### Exercise requirements
Count the lines in the records below that contain the string "Example", matching case exactly, and reply with that number alone.

### Data excerpts
_ _ _ _ _ _ _

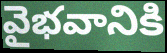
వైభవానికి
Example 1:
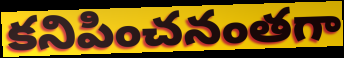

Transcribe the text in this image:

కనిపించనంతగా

_ _ _ _ _ _ _

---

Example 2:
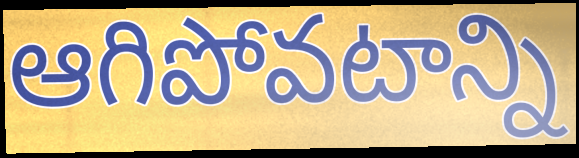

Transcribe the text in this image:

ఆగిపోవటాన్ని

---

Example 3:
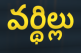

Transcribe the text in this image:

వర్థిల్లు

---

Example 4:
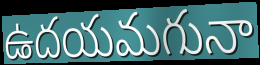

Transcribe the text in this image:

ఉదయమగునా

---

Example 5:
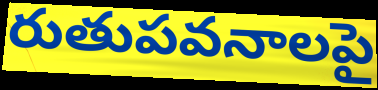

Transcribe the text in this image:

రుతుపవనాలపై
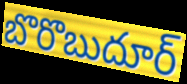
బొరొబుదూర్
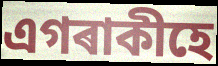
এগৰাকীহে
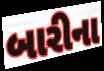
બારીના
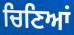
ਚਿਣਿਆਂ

_ _ _ _ _ _ _

### Task output
5